By John Mack Faragher
ISBN 0-8050-1603-1
362 pages, hardcover: $27.50
Reviewed by Kyle L. Carroll
As an avid history reader and Boone enthusiast, I was eager to read Faragher's autobiography on America's best-known frontiersman.
Faragher has sifted through the myths and legends surrounding Daniel and captured the essence of the legendary frontier figure. Sometimes when the dust of a couple hundred years is blown off of our heroes, we find them to be somewhat less than we imagined. Boone comes through this in-depth autobiography, which attempts to separate frontier lore from real life, unscathed. By using dozens of first-person quotes and references, we get to know Daniel and others in the book on a personal level.
Faragher's narrative of the killing of James (Daniel's son) and five others near Powell's Valley is chilling. Accounts of the capture and rescue of Jemima (Boone's daughter) and the Callaway girls, and the description of the siege of Boonesborough are vivid.
The siege of Boone's fort begins with crackling rifle fire from the pioneers inside. The Americans who were negotiating with the Shawnee in a clearing in front of the fort gate began grappling with the Indians. Somehow all break free from the "dredfull skuffil" and make it to the fort with bullets flying from both sides.

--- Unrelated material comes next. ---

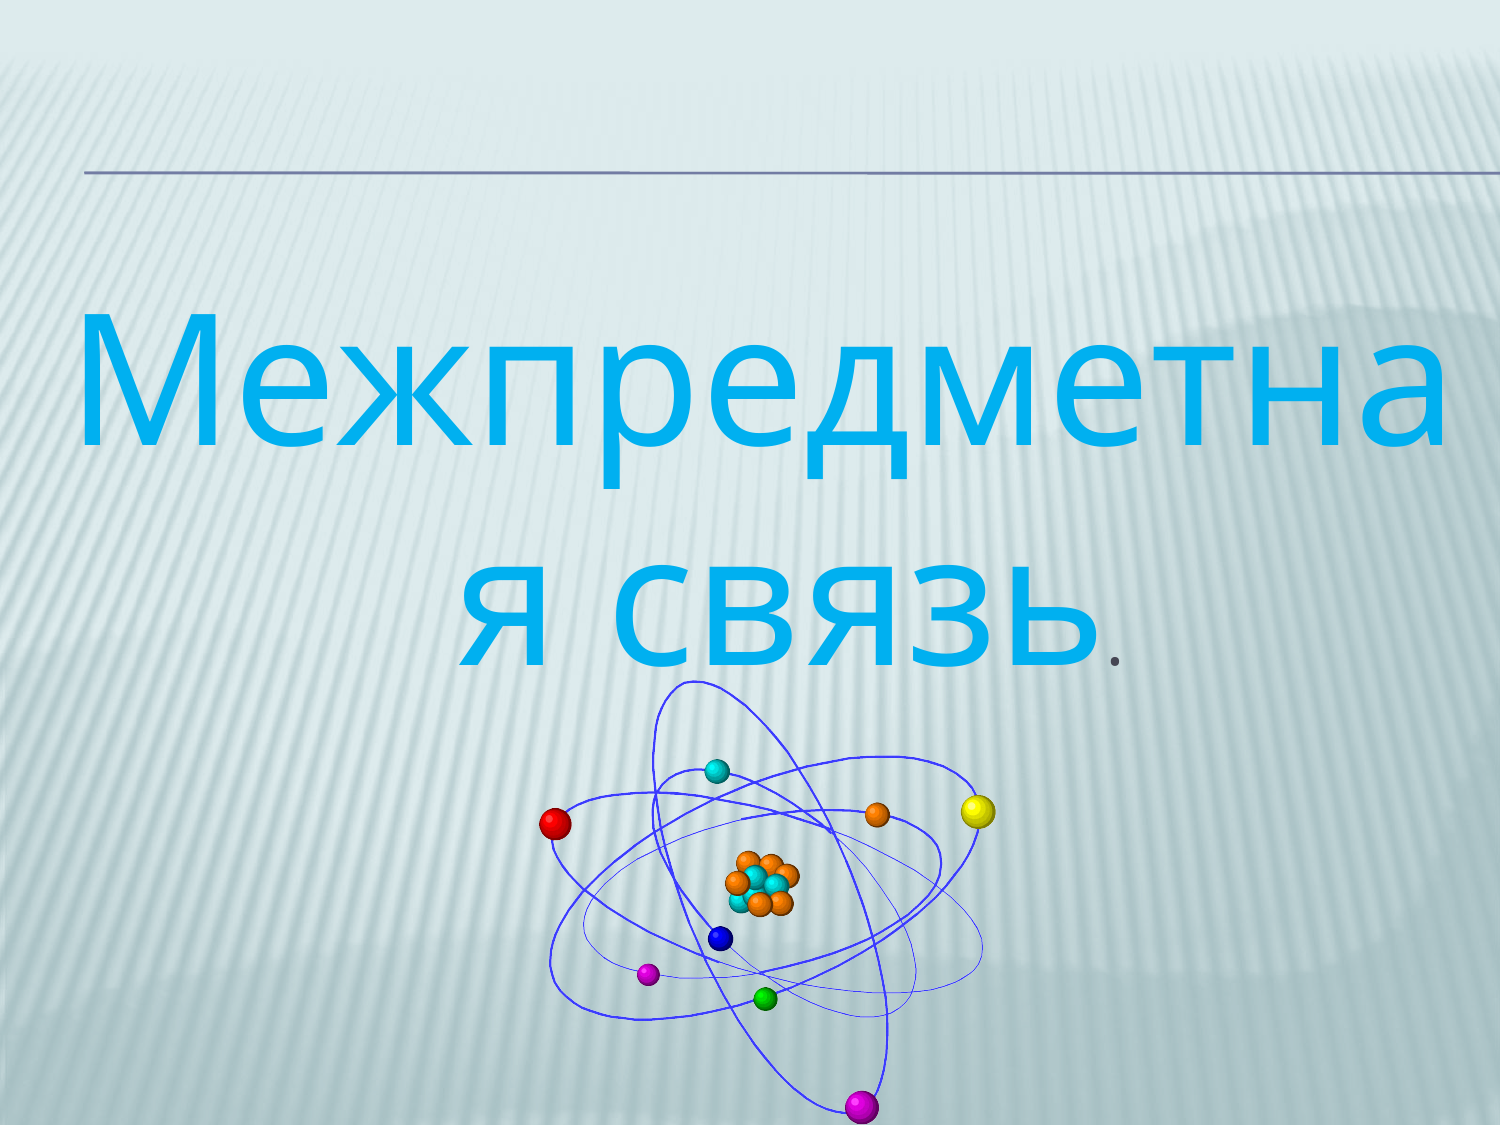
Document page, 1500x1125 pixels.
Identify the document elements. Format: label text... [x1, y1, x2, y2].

picture [538, 679, 996, 1125]
list Межпредметная связь. [50, 254, 1475, 998]
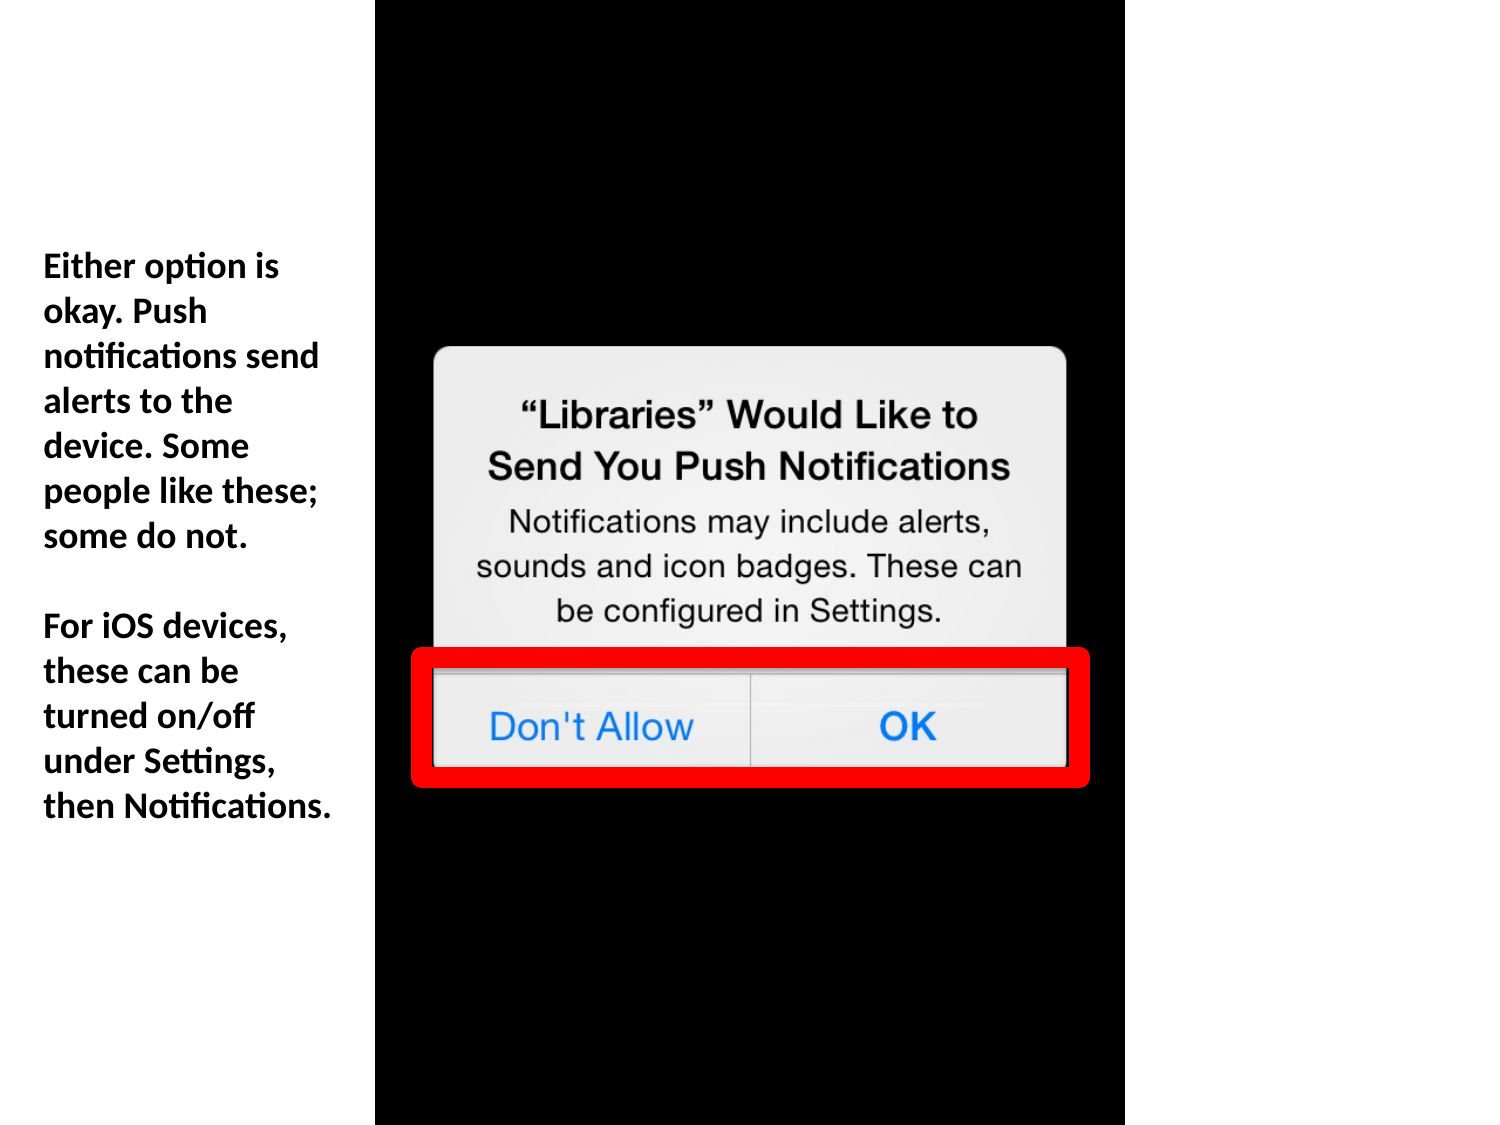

Faragher writes, "The children of Boonesborough long remembered the first terrifying moments of the battle -- deafening gunfire, the fierce whooping on both sides, the barking and baying of the dogs and the panic of the cattle, horses and other livestock as they raced around the interior of the fort in wild abandon, the storm of dust they raised mixing with the acrid smoke of exploded powder."
In another incident later in his life, Boone has moved to Missouri and is taken on a late fall hunt by two of his sons. Almost 70 and in poor health at the time, Daniel hunts for almost a month along the Gasconade. Trying to get home for Christmas, father and sons attempt to cross the thin ice on the Missouri River. Daniel breaks through the ice in deep water up to his armpits, squirms out and makes it to shore in bitter weather. Nathan builds a fire and the boys "stripped him to the skin and dried him before the fire, then carried him home."
I enjoyed this book and think any reader of frontier history will as well. Published by Henry Holt and Company, Daniel Boone should be available at most bookstores.